Risk Based Authentication

Like a fingerprint, each user has their own unique behavioral pattern made up of everything from location to device to IP address. Okta uses this login attempt contextual data – a behavioral fingerprint – to calculate a risk score. Once the risk engine determines the risk level, your organization’s policies can either prompt the user to authenticate with the appropriate factor, deny them access – or even provide them a passwordless experience leveraging modern Webauthn external Security Keys or platform authenticators built into devices like laptops and phones.

ThreatInsight

Okta’s Risk-Based sign-on policies and MFA protect organizations leveraging modern authentication. Some applications may still use legacy protocols that don’t support MFA, such as old email clients accessing O365. To block attacks against these systems customers have been able to create custom blacklists based on locations or IP addresses.

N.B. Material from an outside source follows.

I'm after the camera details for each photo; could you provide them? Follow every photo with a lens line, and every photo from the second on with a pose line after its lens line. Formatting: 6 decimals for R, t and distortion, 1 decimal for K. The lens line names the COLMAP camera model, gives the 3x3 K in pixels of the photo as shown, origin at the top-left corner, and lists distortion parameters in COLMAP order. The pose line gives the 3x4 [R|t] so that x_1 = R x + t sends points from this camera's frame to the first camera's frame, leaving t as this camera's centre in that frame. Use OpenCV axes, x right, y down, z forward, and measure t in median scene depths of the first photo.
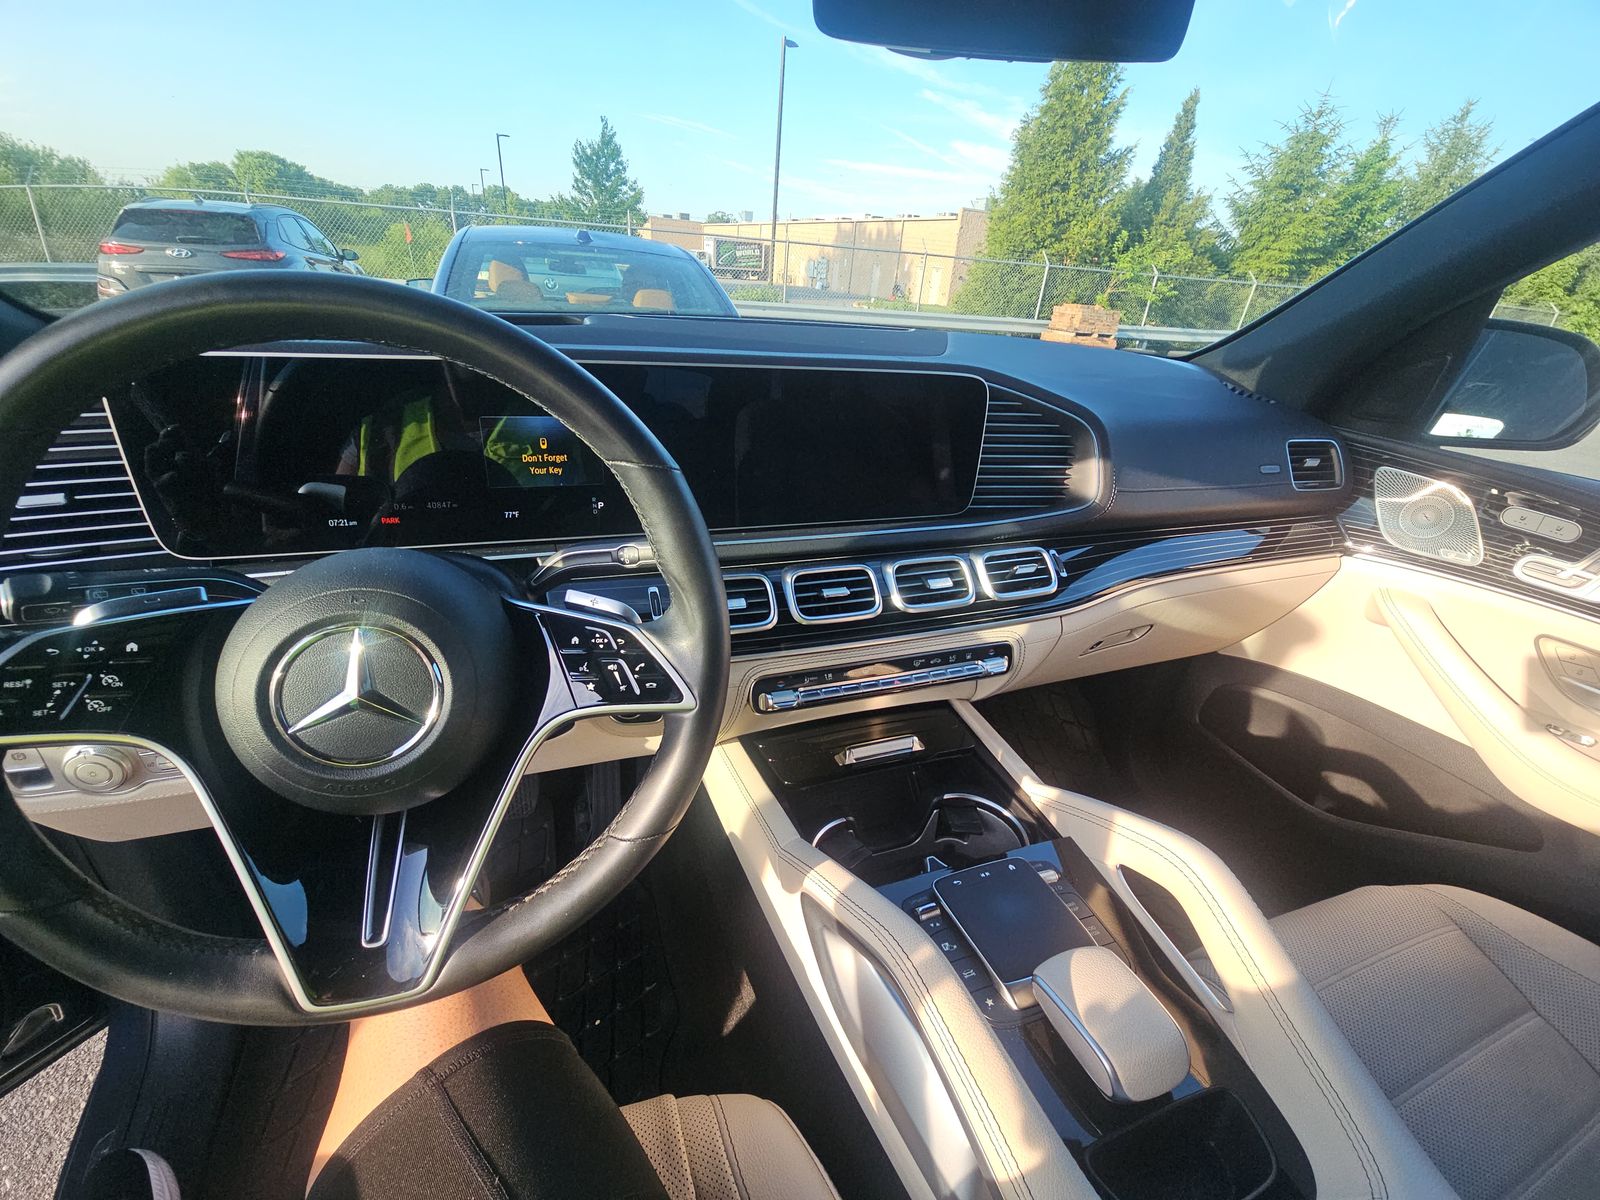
lens RADIAL K [[648.7, 0, 801.9], [0, 648.7, 605.8], [0, 0, 1]] dist [0.014471, -0.010891]
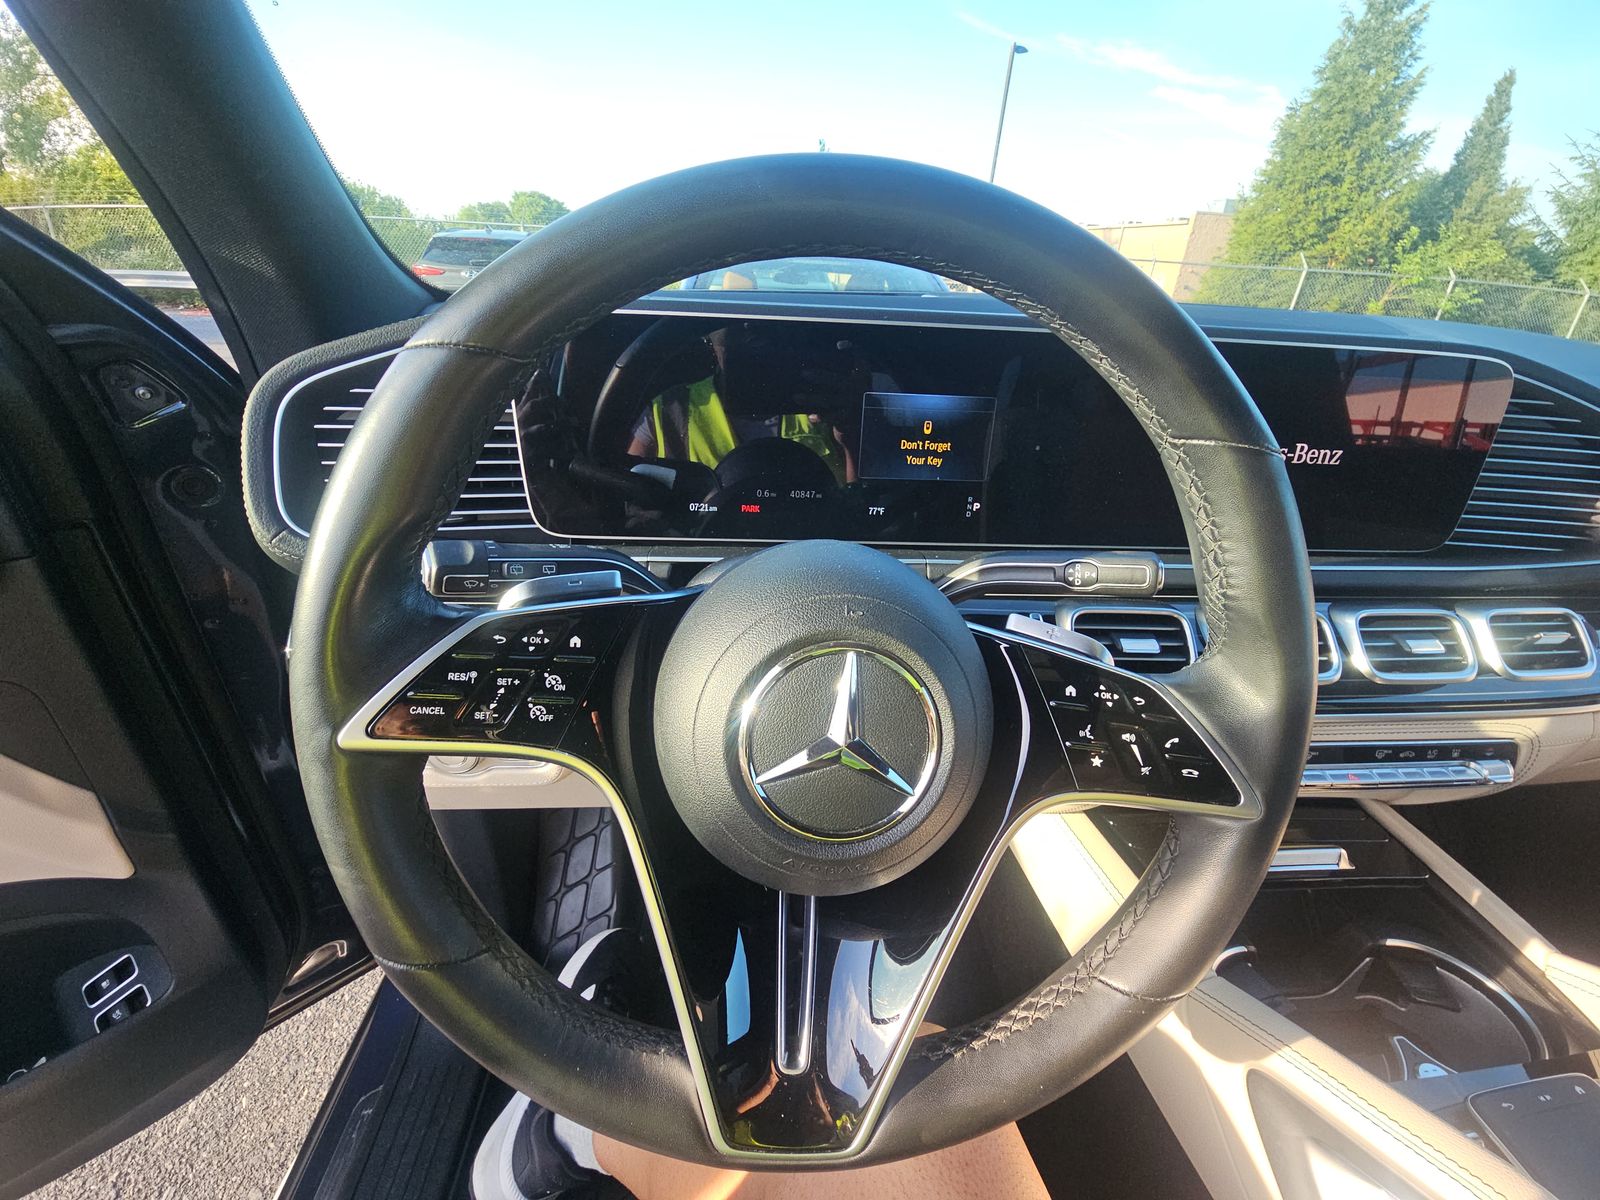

To make this more flexible and powerful, Okta introduced ThreatInsight, an automated detection and response tool that analyzes authentication attempts across all Okta customers to detect password spray and brute force attacks. It identifies IPs that are involved in attacks, marks them as risky and allows you to block them. When a login request occurs, it’s checked against the list of risky IPs—and if it doesn’t match, it goes through the usual sign-on policy evaluation.

Piecing it all together

  • Defending your organization against current and future identity attacks is no easy feat, but using the Okta capabilities outlined above are a great start. In addition, there are other small steps you can take to get started.
  • If you’re using modern authentication and authorization protocols, deploy the right multi-factor authentication (MFA) factors for your user population.
  • Actively stop users from selecting common passwords. Okta administrators can simply check a box to automatically block users from picking any of the 100,000 most common passwords.
  • Increase end-user security awareness by getting them to download Okta’s PassProtect Chrome extension to see in real-time if the password they’re typing in any website has been breached at any point.
  • If your organization still allows legacy protocols like POP and IMAP in Office365, make a plan to retire them. Once you do this, you can enable the strongest and most reliable security features—protecting your organization and its users from costly and unsettling attacks.